Over the past few months, I’ve been alluding to my own personal struggles as well as our collective trauma as a nation. This week I publicly announced that I’m getting a divorce. One thing that I’ve committed myself to is never abandoning myself again. This means that as easy as it would be to get ugly, to lash out, and place blame throughout my divorce I cannot do it. It is not within me to directly harm another person with my actions. Hold accountable? Yes. Harm? No. How is this possible during a divorce or any other trauma? I don’t have all the answers but I’ll tell you what I’ve learned.
Learning from Struggle
For anyone who has gone through a divorce and thus googled, “divorce,” late at night you know what I found. That divorce is listed as the second hardest thing humans go through next to the death of a family member. I can attest that it is hard but I haven’t lived long enough to confirm what Google has to say. What I do know is that when the divorce came to me in the early days my emotions were overwhelming. There are many reasons for that but I’ll share those later on. In the middle of those emotions, I of course found rage and fear. When these emotions came to me I had to decide what to do with them.
Knowing that I have committed to never lose myself again, not to anyone or anything, I knew that while I could listen to my emotions I was not willing to use them against my ex-husband or others surrounding him that were causing me to hurt. I was full of hurt but if I channeled my hurt into anger to lash at them all I was doing was perpetuating the cycle. I would lose myself and someday regret it. So, instead of choosing to lash out, I chose to take the high road by taking really good care of myself.
Focusing on Yourself
The first thing I did was to make sure that I allowed myself space to feel every single feeling. That if I was having a hard time I honored it, then provided the care my mind and body needed. Just today, for example, I had a stressful call, and to process my stress I put everything down to walk and clear my head. The next thing I did was let people help me and reached out to my tribe. In doing these two things I was able to hold space for myself to reclaim who I am and not at the expense of harming others or myself. I’ve found that this short process can help on any given day.
In walking through this process and thinking about collective trauma and stress I’ve begun to wonder how many of us are doing this and how many of us are choosing to suffer instead? I am a lucky woman, surrounded by some of the most caring, beautiful people you’ll ever meet. On some level, I see each of them struggling with this. It’s not in a large, overt way but more from a willingness to either give when they do not want to, making concessions for others, or creating problems/solutions outside of themselves. Guilty as charged, we all can do this but we can also all be aware of it.

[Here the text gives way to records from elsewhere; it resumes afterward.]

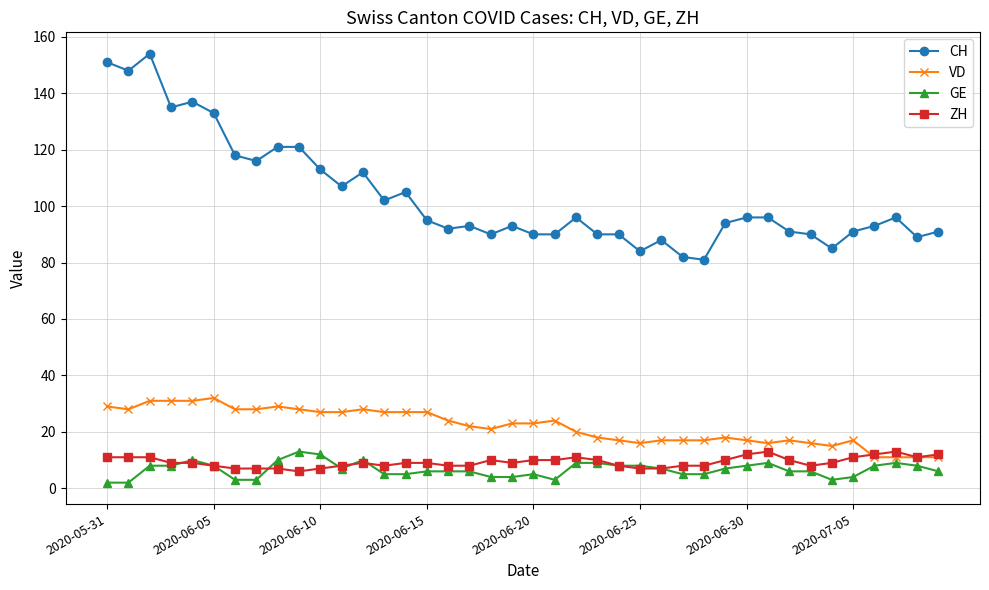

Reading right to left, list all the values displayed in this chart.

CH: 91	89	96	93	91	85	90	91	96	96	94	81	82	88	84	90	90	96	90	90	93	90	93	92	95	105	102	112	107	113	121	121	116	118	133	137	135	154	148	151
VD: 11	11	11	11	17	15	16	17	16	17	18	17	17	17	16	17	18	20	24	23	23	21	22	24	27	27	27	28	27	27	28	29	28	28	32	31	31	31	28	29
GE: 6	8	9	8	4	3	6	6	9	8	7	5	5	7	8	8	9	9	3	5	4	4	6	6	6	5	5	10	7	12	13	10	3	3	8	10	8	8	2	2
ZH: 12	11	13	12	11	9	8	10	13	12	10	8	8	7	7	8	10	11	10	10	9	10	8	8	9	9	8	9	8	7	6	7	7	7	8	9	9	11	11	11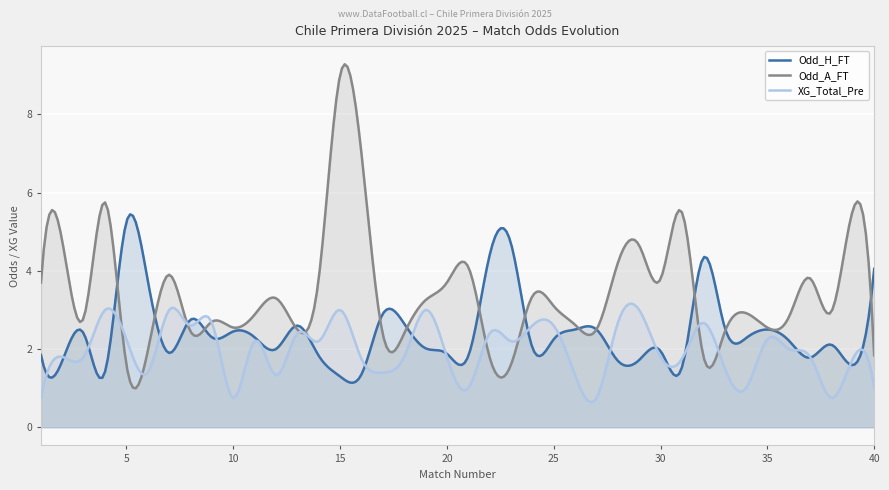

Where is the first local maximum for Odd_A_FT?

2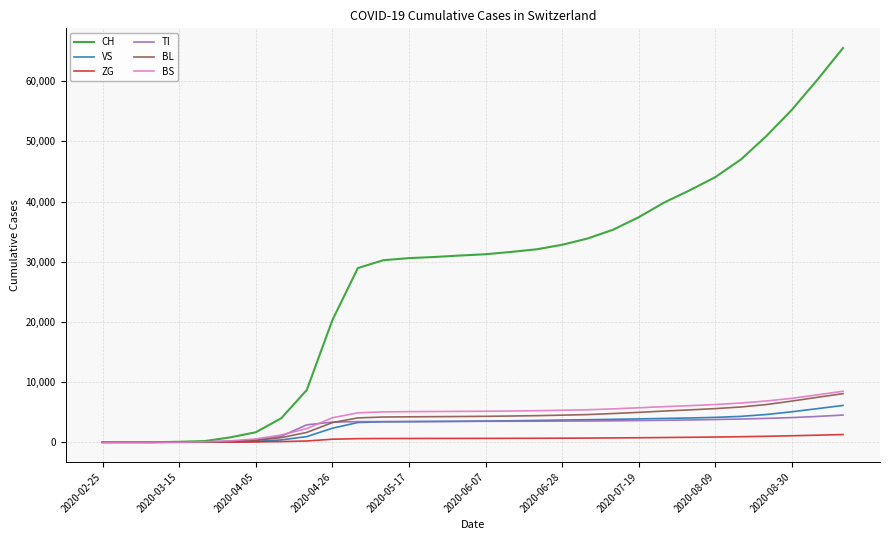

Which series has the largest range (max minus min)?

CH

One of the things I’ve struggled with for a very long time is just fully standing in my own being, doing exactly what I was created to without feeling shame. I’m a talented clinician and businesswoman yet I feel stigma each day for this. A stigma for being strong. Fear is the keeper of this shame and no longer welcome in my life. I cannot be afraid of who I am or what I want. Remember, we’re all divinely born with gifts to give. If I’m scared of who I am, what I want, or what others think of me I’m risking giving my life away. Again, remember; I’m also not willing to be someone else ever again.
Moving on as the Real You
So where do I, do we go from here? We make choices that feel at home with ourselves and honor the talents within us, taking one thing at a time. We really feel our feelings and tend to them the way we do for our children. A common phrase in my head starts with, “Jessie my love…,” when I am hurting. We can also bear witness to harmful behaviors of others, hold them accountable, and refuse to lose ourselves by meeting fear with fear.
It is entirely possible to live a beautiful life, full of hardship and joy at the same time. This is the way; walk through pain, hold it close, honor your worth, and rise above. When you have risen you have the talent and strength to ask those harming others to stop and leave. This creates a more beautiful world for you, your children, and everyone around you.
I believe each of us has a chance to do this every single day on both a large and small scale. Can you be brave enough to walk with me? Can you imagine a world without hate and harm? Where those oppressing us are held accountable and gifted teachers guide us? I dream of it every day.
Walk with me. Lay down what doesn’t serve you. Roots in the grass, wings in the sky. Fly away with me.